Süddeutsche Zeitung - Rezension
Süddeutsche Zeitung | Besprechung von 28.12.2007

Verse aus der Folterkammer
Paulo Fonteles berichtet in zweierlei Genres von den Grausamkeiten der brasilianischen Militärdiktatur
In seinem Roman „Null” entwirft der brasilianische Autor Ignácio de Loyola Brandao eine Welt, die von Gewalt und staatlicher Willkür bestimmt ist. Die Überwachung beginnt beim täglichen Gang in den Supermarkt. Wer den Direktiven des Regimes nicht folgt, wird mit Gefängnis und Folter bestraft. Brandao nennt sein Buch im Untertitel einen „prähistorischen Roman”, doch schnell zeigt sich, dass hinter der phantastischen Wirklichkeit das Brasilien der siebziger Jahre aufscheint.

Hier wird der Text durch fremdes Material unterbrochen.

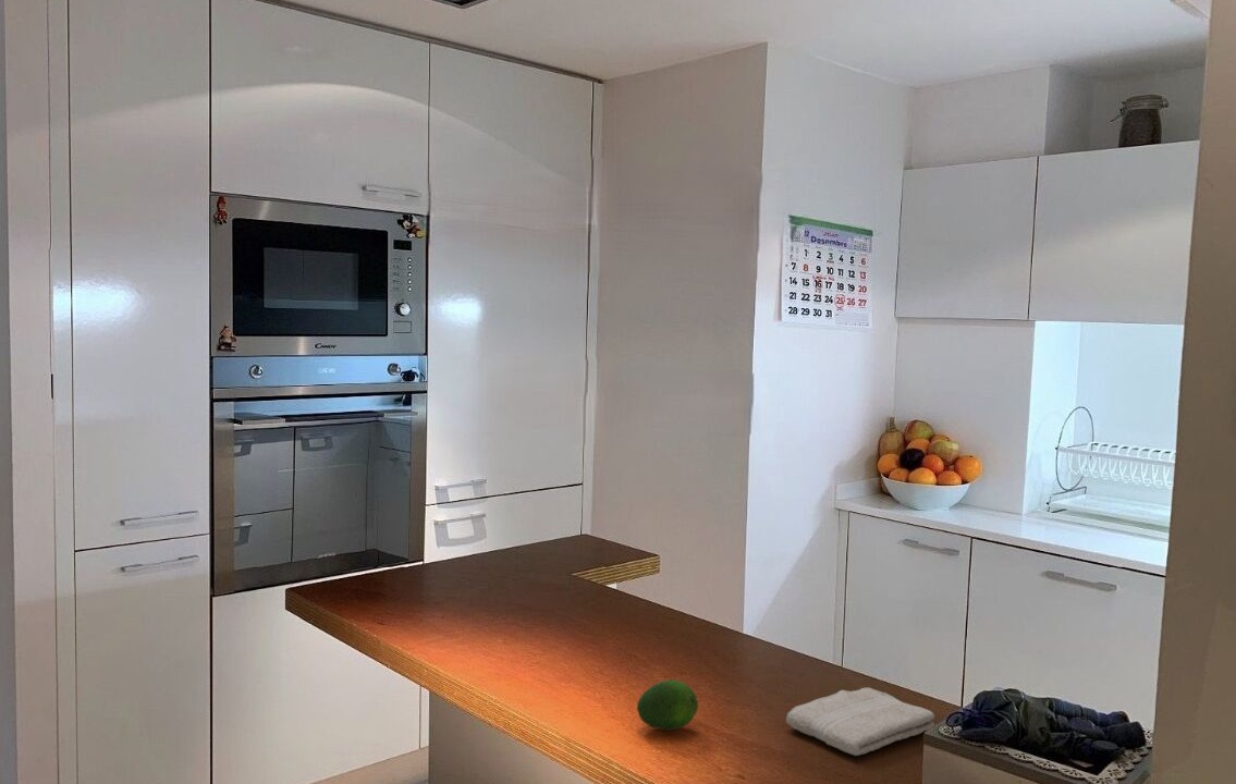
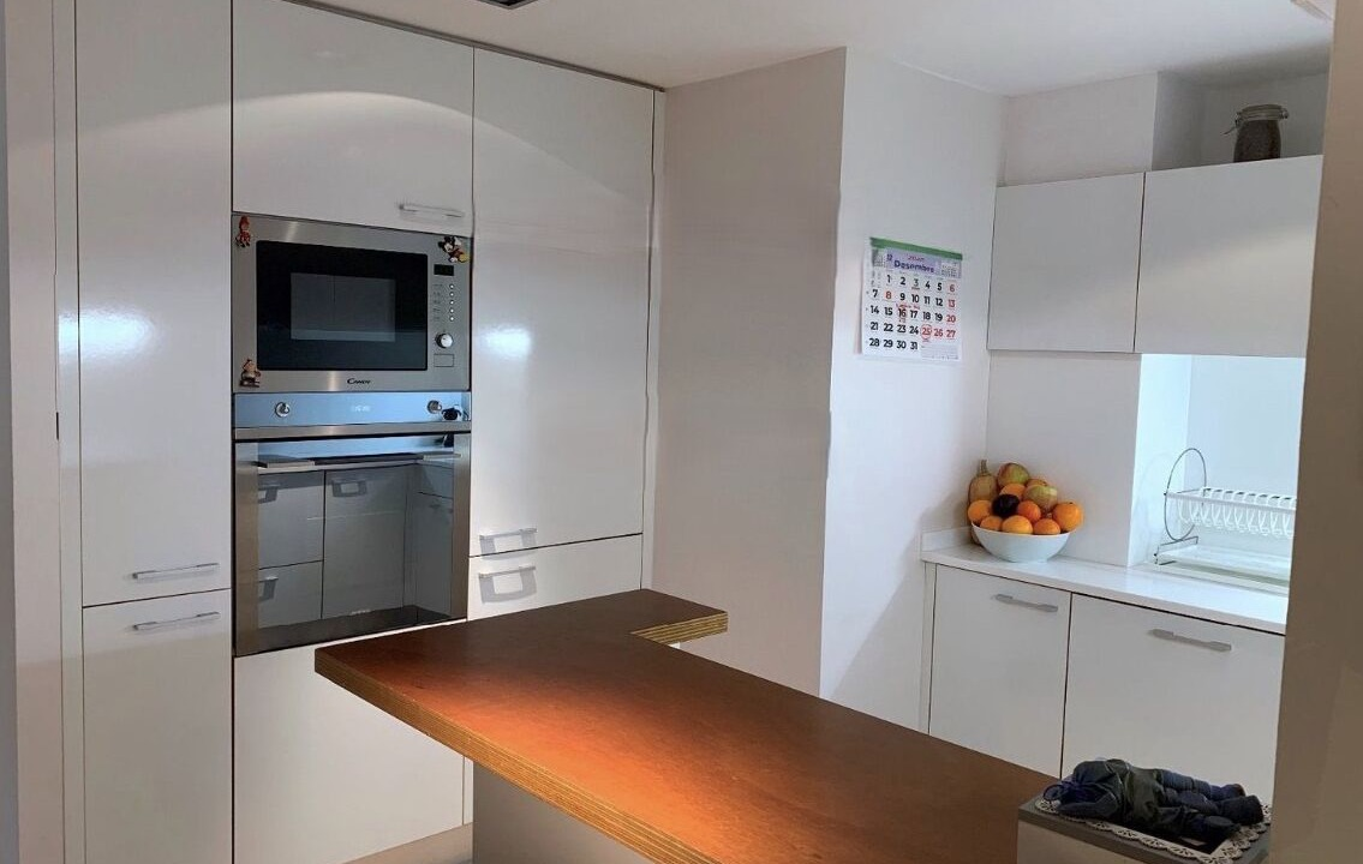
- fruit [636,678,699,732]
- washcloth [785,687,935,757]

Die brasilianische Diktatur begann 1964 mit einem Putsch der Militärs. General Castello Branco, der erste Präsident des Regimes, wollte die Regierungsgewalt noch zurück in zivile Hände geben. Doch er konnte sich gegen die radikalen Militärs nicht durchsetzen. Obwohl die brasilianische Militärdiktatur als relativ sanft galt, war die Folter einer ihrer elementaren Bestandteile. Während das wirtschaftlich und kulturell aufstrebende Land die Idee eines „Brasil Grande” zu verwirklichen suchte, entwickelte sich eines der effektivsten Foltersysteme weltweit. Offiziere hielten dazu eigene Kurse an Militärakademien, und brasilianische Experten reisten in andere südamerikanische Länder, um den dortigen Machthabern neue Foltermethoden beizubringen.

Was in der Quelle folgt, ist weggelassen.